Third, Western alliances would likely have to be redrawn along this split in Western aspirations. Donald Trump has more in common with Hungary's Prime Minister Viktor Orbán than Sadiq Khan, the Mayor of London, who will likely never welcome him in his city despite the special relationship between his country and the US.

Indeed, Trump proposes core nationalistic values not too dissimilar from his Russian counterpart Vladimir Putin (a key reason why the globalist media and intelligence are so keen to demonstrate a formal connection between the two). On the other hand, German Chancellor Angela Merkel a hardcore globalist could not be farther apart from either one.

Fourth, how can each "state" coordinate on international commercial policies with the other one, as many companies have extensive operations across the two? This cold war is now spreading to the corporate sector, with some employees feeling alienated and consumers on each side threatening boycotts and sanctions. It has come to that.
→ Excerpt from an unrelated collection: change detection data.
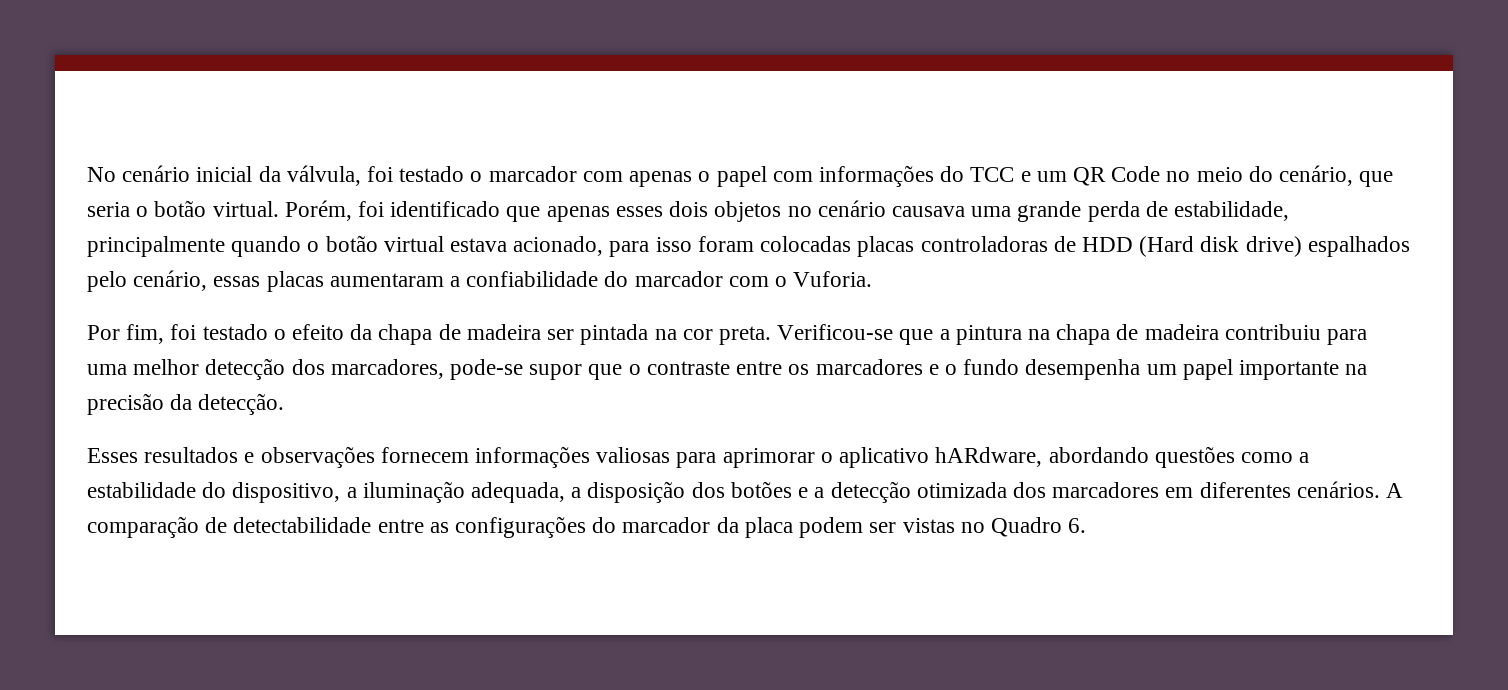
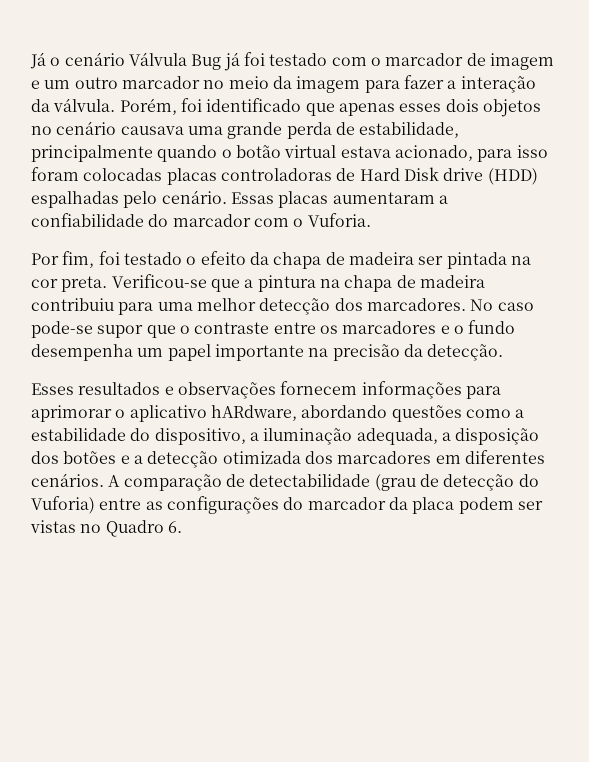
[87,165,465,186] No cenário inicial da válvula, foi testado -> [30,52,367,71] Já o cenário Válvula Bug já foi testado com
[582,165,1394,187] [87,200,279,217] com apenas o papel com informações do TCC e um QR Code no meio do cenário, que seria o botão virtual. -> [466,53,554,70] [31,75,536,93] [31,98,116,112] de imagem e um outro marcador no meio da imagem para fazer a interação da válvula.
[1081,236,1410,257] [87,270,261,292] HDD (Hard disk drive) espalhados pelo cenário, essas -> [359,167,538,185] [31,190,274,208] Hard Disk drive (HDD) espalhadas pelo cenário. Essas
[330,359,444,379] marcadores, -> [366,298,534,311] marcadores. No caso
[596,447,671,463] valiosas -> (462, 390) none
(372, 525) none -> [374,474,539,491] [31,496,95,514] (grau de detecção do Vuforia)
And finally, a divided West is a weak West. China is not worried about any of these existential social issues. Neither is Russia, Turkey or Iran‎. There aren't any mainstream cultural hesitations in any of these countries (although each has its own fairly large share of dissidents, with good reason). As such, this split is a sure way to accelerate the erosion of the West's standing in global affairs, although the current state of affairs is not exactly helpful in that regard either.

Let's have no illusions: this is a deep division and it's unlikely that we will ever return to a level of unity and understanding in Western societies like we had in the recent past. We're at a major crossroads in History.

Will we be able to live together even if our backs are turned against each other, or will one side try to impose its will on the other with backlashes turning more violent each time? This will not be solved with simple calls for unity since the two sides are so far apart at this point.

More importantly, which "state" will YOU choose?